Kaspersky moves to Switzerland
As part of its Global Transparency Initiative, Kaspersky Lab is adapting its infrastructure to move a number of core processes from Russia to Switzerland.
This includes customer data storage and processing for most regions, as well as software assembly, including threat detection updates. To ensure full transparency and integrity, Kaspersky Lab is arranging for this activity to be supervised by an independent third party, also based in Switzerland.
Global transparency and collaboration for an ultra-connected world
The Global Transparency Initiative, announced in October 2017, reflects Kaspersky Lab’s ongoing commitment to assuring the integrity and trustworthiness of its products. The new measures are the next steps in the development of the initiative, but they also reflect the company’s commitment to working with others to address the growing challenges of industry fragmentation and a breakdown of trust. Trust is essential in cybersecurity, and Kaspersky Lab understands that trust is not a given; it must be repeatedly earned through transparency and accountability.
The new measures comprise the move of data storage and processing for a number of regions, the relocation of software assembly and the opening of the first Transparency Center.
Relocation of customer data storage and processing
By the end of 2019, Kaspersky Lab will have established a data center in Zurich and in this facility, will store and process all information for users in Europe, North America, Singapore, Australia, Japan and South Korea, with more countries to follow. This information is shared voluntarily by users with the Kaspersky Security Network (KSN) an advanced, cloud-based system that automatically processes cyberthreat-related data.

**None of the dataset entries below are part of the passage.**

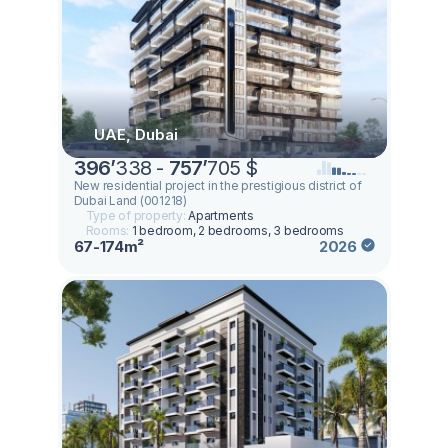
UAE, Dubai
396
’
338 -
757
’
705 $
New residential project in the prestigious district of
Dubai Land (001218)
Type of property:
Apartments
Rooms:
1 bedroom, 2 bedrooms, 3 bedrooms
67-174m²
2026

Relocation of software assembly
Kaspersky Lab will relocate to Zurich its ‘software build conveyer’ — a set of programming tools used to assemble ready to use software out of source code. Before the end of 2018, Kaspersky Lab products and threat detection rule databases (AV databases) will start to be assembled and signed with a digital signature in Switzerland, before being distributed to the endpoints of customers worldwide. The relocation will ensure that all newly assembled software can be verified by an independent organisation and show that software builds and updates received by customers match the source code provided for audit.
Establishment of the first Transparency Center
The source code of Kaspersky Lab products and software updates will be available for review by responsible stakeholders in a dedicated Transparency Center that will also be hosted in Switzerland and is expected to open this year. This approach will further show that generation after generation of Kaspersky Lab products were built and used for one purpose only: protecting the company’s customers from cyberthreats.
Independent supervision and review
Kaspersky Lab is arranging for the data storage and processing, software assembly, and source code to be independently supervised by a third party qualified to conduct technical software reviews. Since transparency and trust are becoming universal requirements across the cybersecurity industry, Kaspersky Lab supports the creation of a new, non-profit organisation to take on this responsibility, not just for the company, but for other partners and members who wish to join.